● EXCERPT
- - - - -
Barry Ditewig

Personal information
- Full name: Barry Ditewig
- Date of birth: 14 October 1977 (age 48)
- Place of birth: Veenendaal, Netherlands
- Height: 1.91 m (6 ft 3 in)
- Position: Goalkeeper

Youth career
- VRC
- 1995–1996: Feyenoord

Senior career*
- Years: Team / Apps / (Gls)
- 1996–1999: DOVO
- 1999–2002: Heerenveen / 7 / (0)
- 2002–2004: Emmen / 65 / (0)
- 2004: SC Joure
- 2005–2009: Veendam / 157 / (0)
- 2009–2010: ADO Den Haag / 20 / (0)
- 2010–2013: Achilles '29 / 89 / (0)
- 2013–2016: Spakenburg / 87 / (0)
- 2016–2017: Alcides
- 2017–2019: ONS Sneek / 55 / (0)

= Barry Ditewig =

Dutch footballer

Barry Ditewig (/nl/; born 14 October 1977) is a Dutch retired footballer who played as a goalkeeper.

==Club career==
Ditewig started his career at SC Heerenveen, and later played two seasons for FC Emmen. After the two seasons in Drenthe and a short spell at amateur club SC Joure, he went to play five successful seasons for BV Veendam where he was the first goalkeeper. However, in 2009, he was told that his contract would not be extended. He chose to play for Team VVCS, a team that tries to earn players without a contract another club. After some good performances, ADO Den Haag, whose had trouble finding keepers, chose to sign Ditewig.
- - - - -
● STORED DATA
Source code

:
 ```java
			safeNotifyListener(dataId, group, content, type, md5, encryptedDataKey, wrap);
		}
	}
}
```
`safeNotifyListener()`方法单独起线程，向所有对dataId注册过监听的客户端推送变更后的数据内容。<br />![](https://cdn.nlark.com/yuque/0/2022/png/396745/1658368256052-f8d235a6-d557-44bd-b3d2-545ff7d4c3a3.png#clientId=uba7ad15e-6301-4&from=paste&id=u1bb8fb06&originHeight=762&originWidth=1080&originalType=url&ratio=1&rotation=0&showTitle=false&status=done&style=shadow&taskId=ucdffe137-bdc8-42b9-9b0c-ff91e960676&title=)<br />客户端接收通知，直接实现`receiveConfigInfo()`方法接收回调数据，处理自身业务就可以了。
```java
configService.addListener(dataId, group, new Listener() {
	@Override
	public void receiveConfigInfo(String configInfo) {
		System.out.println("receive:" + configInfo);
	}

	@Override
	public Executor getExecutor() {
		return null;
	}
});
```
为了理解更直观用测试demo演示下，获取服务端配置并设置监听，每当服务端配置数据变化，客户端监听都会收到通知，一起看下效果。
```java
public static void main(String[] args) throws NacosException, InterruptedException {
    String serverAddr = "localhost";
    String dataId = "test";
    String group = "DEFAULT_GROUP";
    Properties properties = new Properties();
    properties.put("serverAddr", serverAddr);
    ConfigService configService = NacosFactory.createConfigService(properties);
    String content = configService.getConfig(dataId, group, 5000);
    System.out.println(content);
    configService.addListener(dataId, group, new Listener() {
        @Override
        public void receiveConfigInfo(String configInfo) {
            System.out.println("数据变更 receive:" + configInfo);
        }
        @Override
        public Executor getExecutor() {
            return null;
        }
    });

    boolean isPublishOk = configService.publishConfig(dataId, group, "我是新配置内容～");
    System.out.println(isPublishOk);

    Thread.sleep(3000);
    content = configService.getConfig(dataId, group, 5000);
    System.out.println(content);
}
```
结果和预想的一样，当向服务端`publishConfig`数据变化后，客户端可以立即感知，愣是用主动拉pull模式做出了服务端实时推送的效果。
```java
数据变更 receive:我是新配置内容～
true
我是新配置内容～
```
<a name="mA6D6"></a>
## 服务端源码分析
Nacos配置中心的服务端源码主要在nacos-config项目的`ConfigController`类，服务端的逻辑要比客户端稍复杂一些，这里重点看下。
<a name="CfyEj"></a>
- - - - -
● EXERCISE 1
Decide whether each of the following statements agrees with the article on Barry Ditewig, answering yes or no and quoting the words of the article that settle the matter. (a) Ditewig spent five seasons at BV Veendam as its first goalkeeper. (b) Ditewig began his career at FC Emmen. (c) In 2009 Ditewig's contract was extended.
● EXERCISE 2
Pick up the article on Barry Ditewig after its final sentence and continue it.

● RESPONSE BOX 1
(a) Yes: "he went to play five successful seasons for BV Veendam where he was the first goalkeeper"
(b) No: "Ditewig started his career at SC Heerenveen"
(c) No: "in 2009, he was told that his contract would not be extended"

● RESPONSE BOX 2
In 2010, Ditewig signed with Achilles '29, an amateur team playing in the Topklasse, the new third division in Dutch football. Ditewig won in his second season this Topklasse and the title of best amateur club of the Netherlands against Spakenburg with 3-0 and 0–2. He would later join Spakenburg.

In 2016, Ditewig moved to MVV Alcides. From the 2018–19 season he played for ONS Sneek. He retired from football in September 2019.

==Outside football==
Besides football, Ditewig is a sports masseur and studied physical therapy at the Hogeschool Arnhem Nijmegen.